A Depiction of Franklin & Armfield’s Slave Prison in Alexandria, Virginia in 1836.

By the 1830s and 1840s, slavery had become engrained in the American legal system, enjoying protections and safeguards against its abolition and ultimately ensuring its continuation.

From a legal perspective, because slaves were treated as property, they “could be sold, mortgaged, bequeathed, insured, and hired out.” Daniel Walker Howe, What Hath God Wrought: Transformation of America, 1815-1848, 560.

America was replete with slave dealerships, and one of the largest, Franklin & Armfield, had offices in both Alexandria, Virginia, and New Orleans, Louisiana. See id. The larger dealerships were “sophisticated enterprises.” Id.

The sale of slaves were supervised by courts, much as estate proceedings or bankruptcy proceedings were overseen by courts and continue to be overseen by courts to the present day. See id.
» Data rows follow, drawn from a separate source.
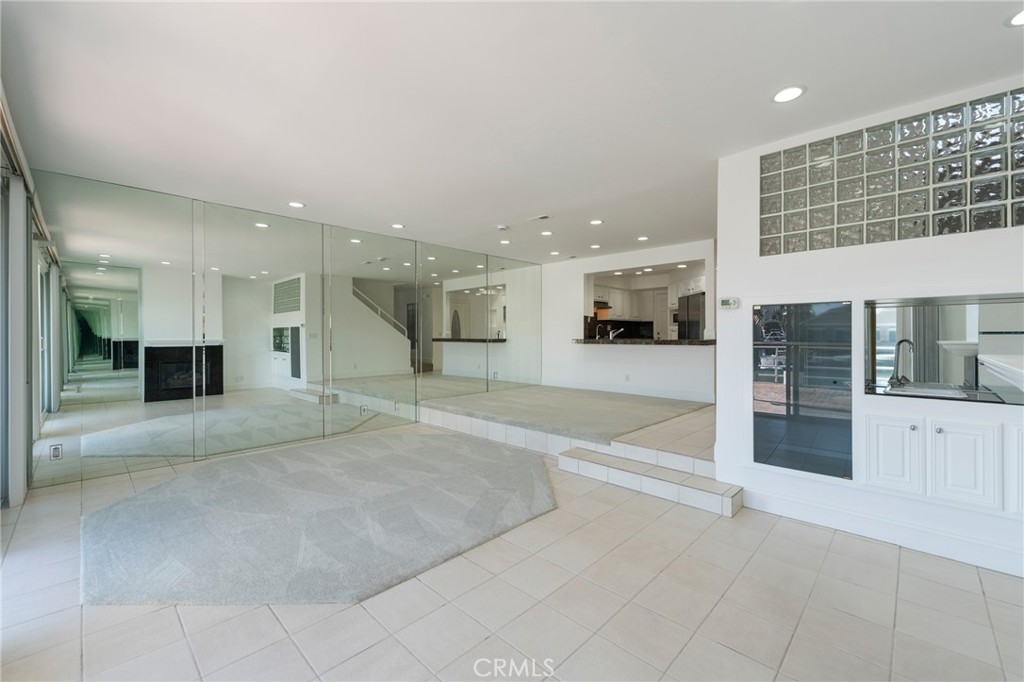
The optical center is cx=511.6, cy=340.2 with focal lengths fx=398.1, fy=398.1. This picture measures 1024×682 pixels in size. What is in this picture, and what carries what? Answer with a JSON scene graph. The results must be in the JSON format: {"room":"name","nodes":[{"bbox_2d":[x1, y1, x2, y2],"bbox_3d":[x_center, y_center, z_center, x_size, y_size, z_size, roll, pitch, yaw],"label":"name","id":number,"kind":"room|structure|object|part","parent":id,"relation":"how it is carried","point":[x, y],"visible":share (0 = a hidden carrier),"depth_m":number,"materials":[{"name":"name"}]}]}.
{"room":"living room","nodes":[
{"label":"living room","id":0,"kind":"room"},
{"bbox_2d":[0,84,43,509],"bbox_3d":[-2.850,-0.110,2.065,3.870,2.514,0.178,0,1,44],"label":"left wall","id":1,"kind":"structure","parent":0,"point":[21,460],"depth_m":2.80,"materials":[{"name":"white"}]},
{"bbox_2d":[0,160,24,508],"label":"sliding door","id":2,"kind":"structure","parent":1,"relation":"in","point":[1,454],"depth_m":2.82,"materials":[{"name":"white fabric"}]},
{"bbox_2d":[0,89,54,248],"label":"curtain track","id":3,"kind":"object","parent":1,"relation":"attached to","point":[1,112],"visible":0.65,"depth_m":2.63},
{"bbox_2d":[23,170,543,491],"bbox_3d":[-1.758,-0.111,5.182,0.155,2.546,6.176,0,1,44],"label":"mirrored wall","id":4,"kind":"structure","parent":0,"point":[323,233],"depth_m":4.00,"materials":[{"name":"mirror"}]},
{"bbox_2d":[49,443,62,460],"bbox_3d":[-3.637,0.889,3.178,0.009,0.115,0.069,0,1,44],"label":"wall socket","id":5,"kind":"object","parent":4,"relation":"attached to","point":[55,456],"visible":0.99,"depth_m":3.17,"materials":[{"name":"white plastic"}]},
{"bbox_2d":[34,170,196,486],"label":"mirror panel","id":6,"kind":"object","parent":4,"relation":"attached to","point":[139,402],"visible":0.98,"depth_m":3.41,"materials":[{"name":"mirror"}]},
{"bbox_2d":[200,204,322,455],"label":"mirror panel","id":7,"kind":"object","parent":4,"relation":"attached to","point":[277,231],"visible":0.98,"depth_m":4.10,"materials":[{"name":"mirror"}]},
{"bbox_2d":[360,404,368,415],"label":"wall socket","id":8,"kind":"object","parent":4,"relation":"attached to","point":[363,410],"visible":0.99,"depth_m":4.92,"materials":[{"name":"white plastic"}]},
{"bbox_2d":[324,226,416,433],"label":"mirror panel","id":9,"kind":"object","parent":4,"relation":"attached to","point":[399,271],"visible":0.98,"depth_m":4.95,"materials":[{"name":"mirror"}]},
{"bbox_2d":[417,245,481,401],"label":"mirror panel","id":10,"kind":"object","parent":4,"relation":"attached to","point":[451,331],"visible":0.98,"depth_m":5.82,"materials":[{"name":"mirror"}]},
{"bbox_2d":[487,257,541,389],"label":"mirror panel","id":11,"kind":"object","parent":4,"relation":"attached to","point":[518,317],"visible":0.97,"depth_m":6.79,"materials":[{"name":"mirror"}]},
{"bbox_2d":[0,414,1023,681],"bbox_3d":[0.542,1.248,2.685,6.901,0.105,6.716,0,1,44],"label":"tile floor","id":12,"kind":"structure","parent":0,"point":[906,575],"depth_m":1.79,"materials":[{"name":"beige tile"}]},
{"bbox_2d":[77,428,552,608],"bbox_3d":[-1.243,1.157,3.289,2.948,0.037,3.108,0,1,44],"label":"carpet","id":13,"kind":"structure","parent":12,"relation":"on","point":[487,462],"depth_m":2.50,"materials":[{"name":"grey carpet"}]},
{"bbox_2d":[418,386,716,474],"bbox_3d":[1.309,1.030,5.574,4.675,0.344,4.101,0,1,44],"label":"raised platform","id":14,"kind":"structure","parent":12,"relation":"on","point":[684,420],"depth_m":4.10,"materials":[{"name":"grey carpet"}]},
{"bbox_2d":[423,386,710,444],"bbox_3d":[0.689,0.905,5.517,3.083,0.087,2.595,0,1,44],"label":"carpet","id":15,"kind":"structure","parent":14,"relation":"on","point":[600,414],"depth_m":4.94,"materials":[{"name":"grey carpet"}]},
{"bbox_2d":[558,445,741,516],"bbox_3d":[1.033,1.107,3.261,1.461,0.156,0.339,0,1,44],"label":"step","id":16,"kind":"structure","parent":12,"relation":"on","point":[578,452],"depth_m":3.12,"materials":[{"name":"white tile"}]},
{"bbox_2d":[676,292,706,339],"bbox_3d":[3.532,0.102,7.238,0.809,1.829,0.788,0,1,44],"label":"refrigerator","id":17,"kind":"object","parent":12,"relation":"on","point":[696,327],"visible":0.32,"depth_m":7.06,"materials":[{"name":"metal"}]},
{"bbox_2d":[1,0,1023,262],"bbox_3d":[0.756,-1.405,3.336,7.153,0.119,7.432,0,1,44],"label":"ceiling","id":18,"kind":"structure","parent":0,"point":[307,191],"depth_m":2.18,"materials":[{"name":"white paint"}]},
{"bbox_2d":[288,200,304,208],"bbox_3d":[-2.154,-1.355,3.979,0.170,0.011,0.168,0,1,44],"label":"recessed light","id":19,"kind":"object","parent":18,"relation":"in","point":[295,203],"visible":0.99,"depth_m":3.97,"materials":[{"name":"white"}]},
{"bbox_2d":[391,222,404,229],"bbox_3d":[-1.362,-1.368,4.759,0.173,0.011,0.170,0,1,44],"label":"recessed light","id":20,"kind":"object","parent":18,"relation":"in","point":[397,225],"visible":0.98,"depth_m":4.74,"materials":[{"name":"white"}]},
{"bbox_2d":[496,224,508,231],"bbox_3d":[-0.113,-1.352,4.801,0.133,0.038,0.132,0,1,44],"label":"smoke detector","id":21,"kind":"object","parent":18,"relation":"attached to","point":[501,227],"visible":0.99,"depth_m":4.76,"materials":[{"name":"white"}]},
{"bbox_2d":[499,239,510,245],"bbox_3d":[-0.097,-1.379,5.588,0.167,0.011,0.166,0,1,44],"label":"recessed light","id":22,"kind":"object","parent":18,"relation":"in","point":[503,241],"visible":0.99,"depth_m":5.57,"materials":[{"name":"white"}]},
{"bbox_2d":[528,213,550,221],"bbox_3d":[0.300,-1.363,4.431,0.283,0.016,0.145,0,1,44],"label":"ceiling vent","id":23,"kind":"object","parent":18,"relation":"in","point":[542,217],"visible":0.99,"depth_m":4.40,"materials":[{"name":"white"}]},
{"bbox_2d":[540,229,552,236],"bbox_3d":[0.447,-1.378,5.128,0.166,0.012,0.164,0,1,44],"label":"recessed light","id":24,"kind":"object","parent":18,"relation":"in","point":[546,233],"visible":0.99,"depth_m":5.11,"materials":[{"name":"white"}]},
{"bbox_2d":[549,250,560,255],"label":"recessed light","id":25,"kind":"object","parent":18,"relation":"in","point":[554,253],"visible":0.99,"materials":[{"name":"white"}]},
{"bbox_2d":[589,243,600,249],"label":"recessed light","id":26,"kind":"object","parent":18,"relation":"in","point":[594,247],"visible":0.98,"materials":[{"name":"white"}]},
{"bbox_2d":[589,218,603,225],"bbox_3d":[0.964,-1.357,4.561,0.168,0.012,0.165,0,1,44],"label":"recessed light","id":27,"kind":"object","parent":18,"relation":"in","point":[596,221],"visible":0.98,"depth_m":4.55,"materials":[{"name":"white"}]},
{"bbox_2d":[636,235,648,241],"bbox_3d":[1.768,-1.375,5.374,0.166,0.011,0.163,0,1,44],"label":"recessed light","id":28,"kind":"object","parent":18,"relation":"in","point":[644,237],"visible":0.99,"depth_m":5.36,"materials":[{"name":"white"}]},
{"bbox_2d":[772,84,805,102],"bbox_3d":[1.506,-1.342,2.171,0.165,0.008,0.164,0,1,44],"label":"recessed light","id":29,"kind":"object","parent":18,"relation":"in","point":[784,94],"visible":0.99,"depth_m":2.16,"materials":[{"name":"white"}]},
{"bbox_2d":[1005,9,1023,26],"bbox_3d":[2.138,-1.340,1.613,0.172,0.009,0.168,0,1,44],"label":"recessed light","id":30,"kind":"object","parent":18,"relation":"in","point":[1018,18],"visible":0.99,"depth_m":1.66,"materials":[{"name":"white"}]},
{"bbox_2d":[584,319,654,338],"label":"backsplash","id":31,"kind":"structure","parent":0,"point":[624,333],"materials":[{"name":"black stone"}]},
{"bbox_2d":[542,238,714,402],"bbox_3d":[1.796,-0.202,6.512,3.640,2.452,0.156,0,1,44],"label":"kitchen wall","id":32,"kind":"structure","parent":0,"point":[640,352],"depth_m":6.54,"materials":[{"name":"white paint"}]},
{"bbox_2d":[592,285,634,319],"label":"kitchen cabinet","id":33,"kind":"object","parent":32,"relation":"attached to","point":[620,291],"visible":0.59,"depth_m":8.64,"materials":[{"name":"white wood"}]},
{"bbox_2d":[594,298,610,309],"bbox_3d":[1.790,-0.778,8.572,0.473,0.170,0.611,0,1,44],"label":"range hood","id":34,"kind":"object","parent":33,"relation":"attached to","point":[602,303],"visible":0.61,"depth_m":8.41,"materials":[{"name":"black metal"}]},
{"bbox_2d":[624,373,630,381],"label":"wall socket","id":35,"kind":"object","parent":32,"relation":"attached to","point":[628,378],"visible":0.98,"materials":[{"name":"white plastic"}]},
{"bbox_2d":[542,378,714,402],"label":"baseboard","id":36,"kind":"structure","parent":32,"relation":"attached to","point":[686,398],"depth_m":6.28,"materials":[{"name":"white paint"}]},
{"bbox_2d":[573,337,715,345],"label":"bar counter","id":37,"kind":"object","parent":32,"relation":"attached to","point":[712,342],"visible":0.79,"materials":[{"name":"brown stone"}]},
{"bbox_2d":[607,326,623,339],"bbox_3d":[1.768,-0.106,6.775,0.218,0.259,0.142,0,1,44],"label":"kitchen faucet","id":38,"kind":"object","parent":37,"relation":"on","point":[620,331],"visible":0.95,"depth_m":6.76,"materials":[{"name":"silver metal"}]},
{"bbox_2d":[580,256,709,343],"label":"pass-through opening","id":39,"kind":"object","parent":32,"relation":"in","point":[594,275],"visible":0.63,"depth_m":6.74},
{"bbox_2d":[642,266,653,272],"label":"recessed light","id":40,"kind":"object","parent":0,"point":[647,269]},
{"bbox_2d":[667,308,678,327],"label":"wall oven","id":41,"kind":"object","parent":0,"point":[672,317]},
{"bbox_2d":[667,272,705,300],"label":"kitchen cabinet","id":42,"kind":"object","parent":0,"point":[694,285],"visible":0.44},
{"bbox_2d":[715,78,1023,584],"bbox_3d":[2.643,-0.067,2.174,2.694,2.553,0.208,0,1,44],"label":"right wall","id":43,"kind":"structure","parent":0,"point":[722,273],"depth_m":2.48,"materials":[{"name":"white paint"}]},
{"bbox_2d":[718,297,739,309],"bbox_3d":[1.652,-0.283,3.030,0.136,0.088,0.028,0,1,44],"label":"thermostat","id":44,"kind":"object","parent":43,"relation":"attached to","point":[726,301],"visible":0.99,"depth_m":3.02,"materials":[{"name":"white plastic"}]},
{"bbox_2d":[753,301,853,477],"bbox_3d":[1.939,0.323,2.695,0.597,1.136,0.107,0,1,44],"label":"glass panel","id":45,"kind":"structure","parent":43,"relation":"in","point":[838,400],"depth_m":2.66,"materials":[{"name":"black glass"}]},
{"bbox_2d":[739,485,1023,576],"bbox_3d":[2.444,1.142,2.186,1.631,0.127,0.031,0,1,44],"label":"baseboard","id":46,"kind":"structure","parent":43,"relation":"attached to","point":[976,559],"depth_m":2.37,"materials":[{"name":"white paint"}]},
{"bbox_2d":[762,89,1023,255],"bbox_3d":[2.364,-0.936,2.347,1.339,0.727,0.155,0,1,44],"label":"glass block window","id":47,"kind":"structure","parent":43,"relation":"in","point":[984,197],"depth_m":2.32,"materials":[{"name":"glass"}]},
{"bbox_2d":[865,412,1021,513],"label":"built-in cabinet","id":48,"kind":"object","parent":43,"relation":"in","point":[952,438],"visible":0.98,"depth_m":2.15,"materials":[{"name":"white paint"}]},
{"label":"knob","id":49,"kind":"part","parent":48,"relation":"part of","materials":[{"name":"metal"}]},
{"bbox_2d":[864,294,1023,405],"bbox_3d":[2.539,0.058,2.151,1.096,0.583,0.201,0,1,44],"label":"niche","id":50,"kind":"structure","parent":43,"relation":"in","point":[984,317],"depth_m":2.27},
{"bbox_2d":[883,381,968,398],"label":"sink","id":51,"kind":"object","parent":50,"relation":"in","point":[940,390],"visible":0.53,"depth_m":2.46,"materials":[{"name":"metal"}]},
{"bbox_2d":[889,339,913,387],"bbox_3d":[2.554,0.145,2.603,0.131,0.302,0.180,0,1,44],"label":"faucet","id":52,"kind":"object","parent":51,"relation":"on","point":[902,341],"visible":0.96,"depth_m":2.60,"materials":[{"name":"silver metal"}]},
{"bbox_2d":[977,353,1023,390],"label":"white counter","id":53,"kind":"object","parent":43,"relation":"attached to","point":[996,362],"visible":1,"depth_m":1.54,"materials":[{"name":"white stone"}]}
]}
Some states regulated the sale of slaves as well. Louisiana had “elaborate consumer protection laws to help slave purchasers, reflecting the outlook of a major slave-importing state.” See id. Most states had classified slaves as both property and people, in the sense that they could be bought and sold but they could also be prosecuted for crimes. See id. As a technical note, some laws also classified the “unjustified killing of a slave” as murder as well, even though it was rarely enforced against a slave’s owner. See id. citing Thomas Morris, Southern Slavery and the Law (Chapel Hill, 1996), 434; Jenny Wahl, The Bondsman’s Burden: An Economic Analysis of the Common Law of Southern Slavery (Cambridge, Eng., 1998); Ariela Gross, Double Character: Slavery and Mastery in the Antebellum Southern Courtroom (Princeton, 2000).

It serves as an interesting study to note the intricate web of regulations and laws that touched on slavery prior to the Civil War, realizing that with the emancipation of slaves, all of these laws would technically be nullified.

Moreover, it is interesting to note that from the beginning, Americans have been quick to legislate, even concerning the most delicate and controversial of topics. Perhaps this speaks to Americans’ value for the rule of law.

This also reflects the deeply ingrained value of capitalism in American society. Where there is a commodity, Americans seek to trade that commodity and make the most money from it possible. Rather than keep slavery a community-based commodity, Americans formed companies, like Franklin & Armfield, which would be hubs for commercial activity.

Setting aside the despicable nature of slavery, these legal developments reflect some of the fundamental American values, from capitalism to rule of law. Those values would only blossom more over the following decades and centuries.